Dinorah Figuera, chef de la délégation d'opposition soutenue par les États-Unis dans le dialogue avec le gouvernement chaviste, a remercié vendredi l'Union européenne (UE) pour son soutien au processus de négociation et a souligné que ce soutien contribue à renforcer « l'espoir et la confiance » avec lesquels de plus en plus de Vénézuéliens accompagnent la recherche d'accords sur le chemin d'une pleine démocratie dans ce pays des Caraïbes.
Le président de l’Assemblée nationale élu en 2015 a noté que la communauté internationale concentre une fois de plus son attention sur le Venezuela en tant que « nation ayant le potentiel d’avancer vers une démocratie solide, stable et avant-gardiste ».
Figuera a déclaré en ligne x: « Chaque jour de nouvelles voix se joignent à la conviction que c'est par le dialogue, par des décisions adoptées dans le cadre de mécanismes démocratiques, que nos différends doivent être résolus, en plaçant toujours l'intérêt supérieur de la république au-dessus de tout intérêt particulier. »
Les médias locaux ont rapporté que l'UE avait exprimé son soutien à « tous les efforts » visant à un processus de démocratisation à travers le dialogue entre la délégation d'opposition, dirigée par Figuera, et le gouvernement chaviste, dirigé dans les négociations par le chef du Parlement, Jorge Rodríguez.

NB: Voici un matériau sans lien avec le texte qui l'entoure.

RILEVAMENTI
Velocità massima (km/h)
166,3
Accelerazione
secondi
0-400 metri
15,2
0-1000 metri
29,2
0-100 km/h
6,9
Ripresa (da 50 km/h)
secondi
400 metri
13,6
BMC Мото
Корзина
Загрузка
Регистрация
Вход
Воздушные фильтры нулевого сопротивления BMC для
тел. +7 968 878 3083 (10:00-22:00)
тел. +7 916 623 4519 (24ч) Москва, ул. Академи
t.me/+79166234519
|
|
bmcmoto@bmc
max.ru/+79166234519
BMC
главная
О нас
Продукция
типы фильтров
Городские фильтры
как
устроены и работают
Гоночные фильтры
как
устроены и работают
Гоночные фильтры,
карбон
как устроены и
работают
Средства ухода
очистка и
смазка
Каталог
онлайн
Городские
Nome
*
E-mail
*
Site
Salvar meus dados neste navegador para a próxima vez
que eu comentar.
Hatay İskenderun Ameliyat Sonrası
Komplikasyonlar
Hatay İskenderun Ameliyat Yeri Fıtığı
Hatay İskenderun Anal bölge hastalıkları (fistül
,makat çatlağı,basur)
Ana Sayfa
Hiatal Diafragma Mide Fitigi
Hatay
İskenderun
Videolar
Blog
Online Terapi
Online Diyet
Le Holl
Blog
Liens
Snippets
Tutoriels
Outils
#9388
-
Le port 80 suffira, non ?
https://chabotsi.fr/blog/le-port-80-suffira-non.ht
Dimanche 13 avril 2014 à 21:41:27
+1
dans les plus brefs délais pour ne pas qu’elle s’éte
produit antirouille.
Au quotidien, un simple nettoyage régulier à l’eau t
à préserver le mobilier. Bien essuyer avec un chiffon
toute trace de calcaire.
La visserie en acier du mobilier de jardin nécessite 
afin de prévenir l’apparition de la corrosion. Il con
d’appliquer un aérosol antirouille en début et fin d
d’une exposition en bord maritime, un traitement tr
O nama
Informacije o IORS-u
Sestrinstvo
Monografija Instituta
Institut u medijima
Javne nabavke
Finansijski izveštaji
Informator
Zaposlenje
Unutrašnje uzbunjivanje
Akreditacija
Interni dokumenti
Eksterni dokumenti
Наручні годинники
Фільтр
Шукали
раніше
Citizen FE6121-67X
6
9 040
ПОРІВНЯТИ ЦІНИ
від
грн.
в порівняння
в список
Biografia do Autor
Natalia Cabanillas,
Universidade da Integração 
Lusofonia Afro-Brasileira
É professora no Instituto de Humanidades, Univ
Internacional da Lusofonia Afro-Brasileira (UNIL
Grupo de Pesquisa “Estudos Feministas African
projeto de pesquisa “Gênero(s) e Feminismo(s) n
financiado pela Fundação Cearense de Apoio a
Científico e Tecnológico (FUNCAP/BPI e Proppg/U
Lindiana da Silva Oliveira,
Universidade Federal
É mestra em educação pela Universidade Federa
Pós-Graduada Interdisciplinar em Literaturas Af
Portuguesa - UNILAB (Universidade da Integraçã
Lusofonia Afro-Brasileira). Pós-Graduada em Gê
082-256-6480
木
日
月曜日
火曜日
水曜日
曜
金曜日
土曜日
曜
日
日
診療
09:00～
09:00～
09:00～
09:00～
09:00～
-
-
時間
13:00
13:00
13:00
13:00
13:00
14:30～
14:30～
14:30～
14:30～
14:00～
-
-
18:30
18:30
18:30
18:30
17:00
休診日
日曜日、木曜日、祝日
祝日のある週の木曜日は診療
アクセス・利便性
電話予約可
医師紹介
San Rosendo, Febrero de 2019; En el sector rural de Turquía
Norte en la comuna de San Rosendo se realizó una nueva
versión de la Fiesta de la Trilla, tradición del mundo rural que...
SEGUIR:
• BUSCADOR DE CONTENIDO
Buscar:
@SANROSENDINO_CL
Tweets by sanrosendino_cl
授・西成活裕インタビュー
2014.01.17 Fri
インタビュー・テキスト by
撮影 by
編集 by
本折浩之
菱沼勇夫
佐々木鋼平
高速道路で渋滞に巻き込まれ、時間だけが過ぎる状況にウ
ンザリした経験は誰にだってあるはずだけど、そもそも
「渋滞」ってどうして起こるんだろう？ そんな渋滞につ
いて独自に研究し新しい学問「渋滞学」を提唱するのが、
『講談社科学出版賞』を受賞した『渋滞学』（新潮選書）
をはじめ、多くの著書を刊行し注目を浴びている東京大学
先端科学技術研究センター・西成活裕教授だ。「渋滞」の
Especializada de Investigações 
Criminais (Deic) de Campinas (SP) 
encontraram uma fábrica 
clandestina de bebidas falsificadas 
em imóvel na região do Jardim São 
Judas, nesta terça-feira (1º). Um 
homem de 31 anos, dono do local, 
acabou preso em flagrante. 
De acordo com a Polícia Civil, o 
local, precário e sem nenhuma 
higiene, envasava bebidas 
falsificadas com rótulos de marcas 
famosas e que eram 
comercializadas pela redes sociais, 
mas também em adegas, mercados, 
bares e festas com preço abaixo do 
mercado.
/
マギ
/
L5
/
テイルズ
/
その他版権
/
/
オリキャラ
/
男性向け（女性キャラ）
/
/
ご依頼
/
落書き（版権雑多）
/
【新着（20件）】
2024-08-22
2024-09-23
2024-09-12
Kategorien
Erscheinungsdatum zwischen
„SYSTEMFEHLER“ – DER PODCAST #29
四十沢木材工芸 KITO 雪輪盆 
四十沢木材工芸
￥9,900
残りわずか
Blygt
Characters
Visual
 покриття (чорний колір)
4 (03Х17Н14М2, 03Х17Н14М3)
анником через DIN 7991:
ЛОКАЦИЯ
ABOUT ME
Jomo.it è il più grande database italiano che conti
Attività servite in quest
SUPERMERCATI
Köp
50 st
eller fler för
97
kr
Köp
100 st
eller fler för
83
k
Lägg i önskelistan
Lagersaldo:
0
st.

La semaine dernière, le chavisme et ce secteur d'opposition ont clôturé le premier cycle de négociations avec deux accords principaux : le renouvellement complet de la Cour suprême de justice (TSJ), augmentant le nombre de magistrats de 20 à 32 après une réforme juridique, et la récupération des avoirs vénézuéliens déposés à la Banque d'Angleterre pour soigner les victimes du double tremblement de terre du 24 juin.
Le processus de dialogue, également soutenu par les États-Unis, ne prévoit pas la participation des dirigeants de l'opposition María Corina Machado et Edmundo González Urrutia. Washington a exprimé sa « satisfaction » quant au début des pourparlers, soulignant qu'ils « contribuent de manière significative au plan en trois phases » proposé par les États-Unis pour une transition vers des élections démocratiques au Venezuela.
En parallèle, quatorze ONG ont demandé le renouvellement avant décembre du Conseil électoral national (CNE), actuellement contrôlé par des responsables sympathisants du chavisme, dans le cadre du dialogue entre le gouvernement et l'opposition promu par les États-Unis.
Dans un communiqué, les organisations ont indiqué que la formation d'un nouveau conseil d'administration du corps électoral et d'un nouveau TSJ seraient des « résultats concrets » de la négociation et pourraient être finalisées « dans les prochains mois ». Les ONG ont déclaré : « Il n’y a aucune raison transparente, technique ou juridique qui justifie son report jusqu’en décembre ».
Les entités ont rappelé que les procédures juridiques actuelles permettent le renouvellement du CNE dans un délai de près de deux mois et ont proposé octobre comme date réalisable, à condition qu'il y ait une volonté politique.

Parmi les ONG signataires de la déclaration, se distinguent Provea, l'Observatoire vénézuélien des droits humains de la femme, le Réseau électoral citoyen, Transparencia Venezuela, Unión Afirmativa et Voto Joven.
Le groupe a souligné que la table de négociation doit produire des résultats rapides, crédibles et authentiques, puisque la question électorale « occupe une place centrale dans les attentes des citoyens ». Ils ont averti que le report du renouvellement du CNE pourrait aggraver la perception d'incertitude et renforcer l'exception institutionnelle, tandis que l'activation de l'agenda électoral et judiciaire peut devenir un facteur de crédibilité et de confiance pour la population.